In Hartford, Elizabeth Gravalos directs Betsy’s of Maine, a range of wild and organic blueberry products including two kinds of blueberry butter, blueberry maple syrup, blueberry compote, and an innovative blueberry toddy. “The toddy is a blend of partially concentrated blueberry juice and maple syrup, which you can sip–hot–or drink cold mixed with fizzy water,” she says. One of her customers uses it to make blueberry egg custard. A niece recently added it to a champagne punch. “It turns things a pretty pink if you don’t use too much,” Gravalos says.
Her hand-drawn labels were designed by Shana Hanson, another blueberry farmer and one “so dedicated to sustainable living she uses bicycles to power the winnowers” as they separate the leaves and stems from the berries, Gravalos says. In a creative swap, she weeded Hanson’s gardens in exchange for her distinctive art work.
At Raye’s Mustard in Eastport, Kevin and Karen Raye produce blueberry mustard in what they claim is the only remaining stone-ground mustard mill in the nation. The earthy, zippy taste of their award-winning mustard accentuates the flavor of the blueberries, making the resulting condiment, called Summer Harvest, a surprise hit. Kevin Raye is a state senator serving his second term, and his wife is the former head of Wish List, an organization dedicated to electing moderate Republican women to the House and Senate. Now they’re using their political savvy to promote their mustard. “Mustard is our candidate,” Kevin Raye says.
Jean Meike, in Auburn, heads a group called Wild Maine Women, creators of “betterthanjam”–a wild blueberry spread with half the sweetener and twice the fruit of regular preserves. “[I’ve observed] my love of the blank canvas throughout my life,” she writes on her website. “That canvas has been a new cassette, a clean notepad, a fresh roll of film, and now an empty jam jar.” Previously a writer, photographer, and musician, Meike moved from jamming with her guitar to wild blueberry jamming, she explains. Under the label Gypsy Wind, she also produces blueberry ginger marmalade and spicy wild blueberry “pepperjam,” among others.
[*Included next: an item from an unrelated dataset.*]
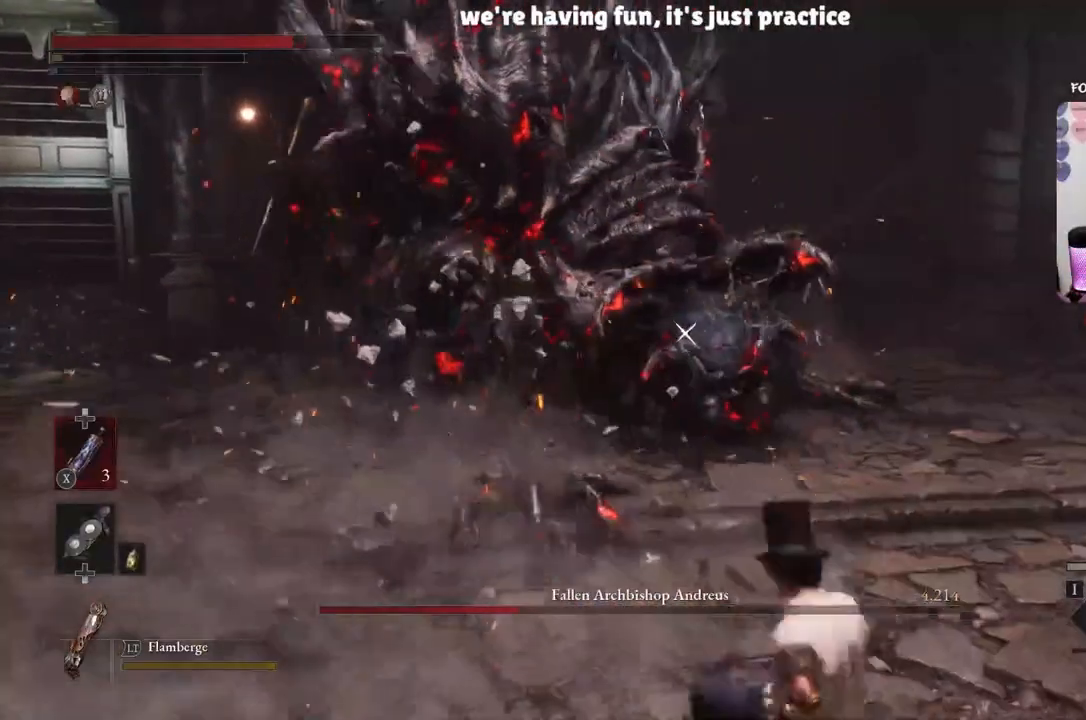
{"buttons": ["B"], "left_stick": "down-right", "right_stick": "center", "events": [[401, "B", "down"]]}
For those who prefer to make their wild blueberry concoctions from scratch, you can find fresh wild blues on sale at farm stands and farmers’ markets throughout the state in season, which begins in July and lasts four to six weeks. They’re also available frozen in most grocery stores at any time of year. (According to the Wild Blueberry Commission of Maine, 99 percent of all wild blues are frozen.) Many websites provide intriguing recipes, including the commission’s site, www.wildblueberries.com, the 1st Traveler’s Choice Internet Cookbook at www.virtualcities.com, and a site for gourmets, www.epicurious.com.
Still can’t get enough? We love the Blueberry Lemon Drop Martini at Wells Beach Steakhouse, the Blueberry Pancake Martini at Una Wine Bar & Lounge, the Blue Suede Shoe at The Armory Lounge, and Atlantic Brewing’s incomparable Bar Harbor Blueberry Ale.